Julien Sanchez, vice-président du Rassemblement national (RN), a officialisé sa candidature aux élections municipales de Nîmes, une ville où la droite est au pouvoir depuis près de 25 ans. Lors d’une récente conférence de presse, il a souligné que la division actuelle de la droite ouvrait la porte à une victoire potentielle pour le RN, surtout avec la menace d'une gauche rassemblée.
« La situation est grave, car l’extrême gauche pourrait légitimement prendre possession de Nîmes en raison des égos et des erreurs de la droite », a déclaré Sanchez, méditant sur les conséquences de la défection du maire sortant, Jean-Paul Fournier (LR), 80 ans, qui ne se représente pas, laissant place à une bataille interne entre ses deux adjoints.
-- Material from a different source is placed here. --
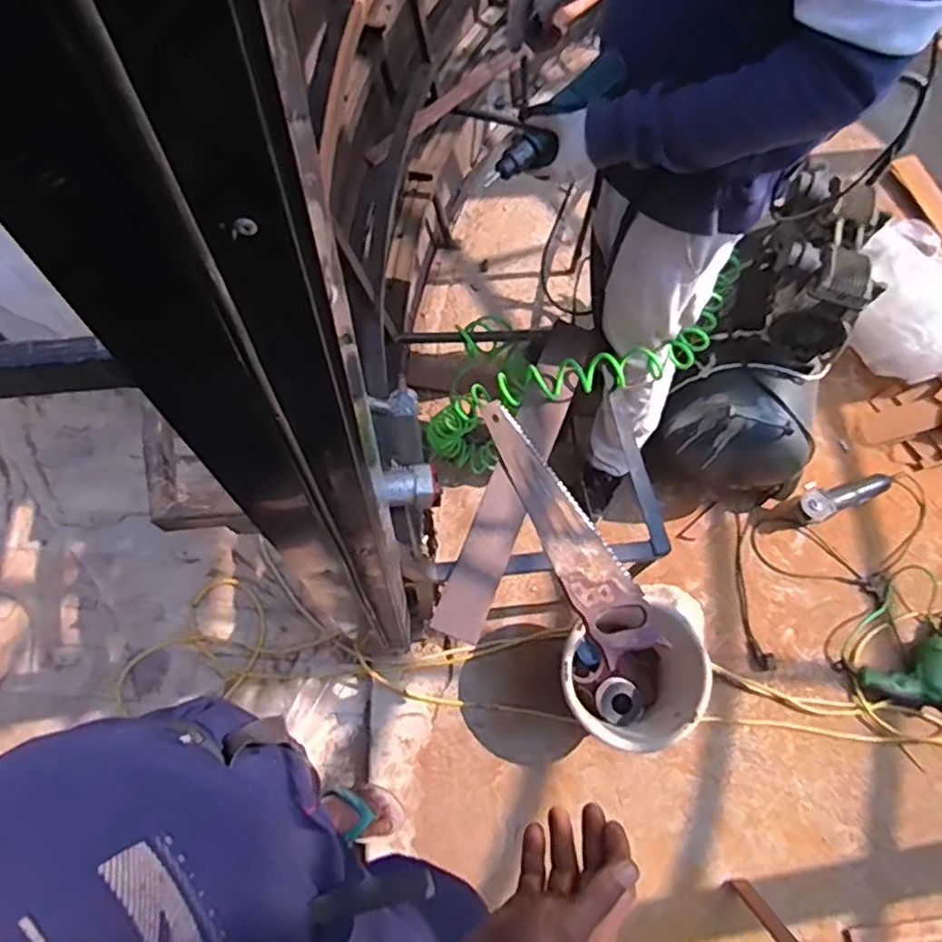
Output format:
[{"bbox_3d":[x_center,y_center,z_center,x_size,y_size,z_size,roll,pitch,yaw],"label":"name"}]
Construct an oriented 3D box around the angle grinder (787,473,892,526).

La droite locale, elle, se distingue en deux factions : d'un côté, Franck Proust, premier adjoint au maire, soutenu par Les Républicains, et de l'autre, Julien Plantier, un ancien adjoint en dissidence, qui fait équipe avec Valérie Rouverand de Renaissance. Cette division pourrait jouer en faveur de la gauche, qui espère remporter les élections avec une liste unie, excepté la France insoumise, conduite par Vincent Bouget, un candidat communiste.
Les résultats des barrières politiques actuelles dans le Gard, où les représentant du RN et de l’UDR détiennent l’ensemble des circonscriptions, laissent entrevoir des perspectives encourageantes pour Sanchez. Il indique : « Le maire de Nîmes sera soit un communiste, soit un issu du Rassemblement national. La droite a perdu d’avance. » En efft, la ville de Nîmes, avec ses 150 000 habitants et ses quartiers touchés par la pauvreté, serait une stratégie clé pour le RN en vue des élections présidentielles de 2027, comme l’a souligné Marine Le Pen, en déclarant : « Chaque victoire municipale renforce notre position pour 2027. »
Pour appuyer cette dynamique électorale, le RN a mis en place une charte d’engagement qui exige des candidats un parrainage à la présidentielle en échange de soutien aux élections locales. En tant que directeur de cette campagne, Sanchez semble être en bonne position pour rendre le RN compétitif à Nîmes, une ville symbolique avec ses monuments gallo-romains et des défis tels que la pauvreté et le narcotrafic dans certains quartiers.
En somme, l’élection municipale de 2026 à Nîmes s’annonce comme un tournant majeur, tant pour le Rassemblement national que pour le paysage politique français, à un moment où le choix des électeurs pourrait redéfinir les alliances et le pouvoir local.